- Born: May 26, 1950 (age 76) Boston, Massachusetts, U.S.
- Occupations: Film producer, actor
- Years active: 1984-present
- Spouse: Nancy N. Dowd
- Relatives: Nancy Dowd (Sister)

= Ned Dowd =

American film producer and former actor

Ned Dowd (born May 26, 1950) is an American film producer and former actor.

==Hockey career==
After graduating from Bowdoin College in 1972, Dowd earned a master's degree at McGill University and played professional hockey. He was signed originally by the St. Louis Blues of the NHL and assigned to their minor league affiliate Johnstown Jets, for whom he played during the 1973–74 and 1974-75 seasons. He also played minor league hockey for the Kalamazoo Wings of the IHL during the 1974-75 season.

▶ _Extracted material_
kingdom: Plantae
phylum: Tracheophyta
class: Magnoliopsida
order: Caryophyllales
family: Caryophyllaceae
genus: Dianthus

▶ _Instruction 1_
Answer these questions using the Ned Dowd text:
(a) What occupations does the opening list give for him?
(b) At which university did he earn a master's degree?
(c) Which IHL team did he play for during the 1974-75 season?
▶ _Instruction 2_
Carry the Ned Dowd text forward from its final sentence, keeping its encyclopedic style.

▶ _Written answer 1_
(a) Film producer and actor.
(b) McGill University.
(c) The Kalamazoo Wings.

▶ _Written answer 2_
==Film career==
The film Slap Shot (1977), written by his sister, Nancy Dowd, is based in part on his experiences playing in the minor leagues. Dowd served as technical advisor for the film and appeared in the film as notorious hockey player Ogie Ogelthorpe. His role as technical advisor included training star Paul Newman on how to play and coach ice hockey. Film critic Pauline Kael suggested that the Slap Shot character Ned Brandon was based on Dowd. His wife, Nancy N. Dowd (not to be confused with his sister), also appears in the movie as the wife of one of the players.

Besides serving as an advisor on Slap Shot, he also served as a technical advisor for the 1977 TV drama The Deadliest Season. He continued to occasionally act until 1996, but focused his career on becoming an assistant director and eventually a line producer. He had small parts in several films, the last being Bottle Rocket (1996), and has been a producer of such films as The Last of the Mohicans (1992), Shanghai Noon (2000), Wonder Boys (2000), and Apocalypto (2006).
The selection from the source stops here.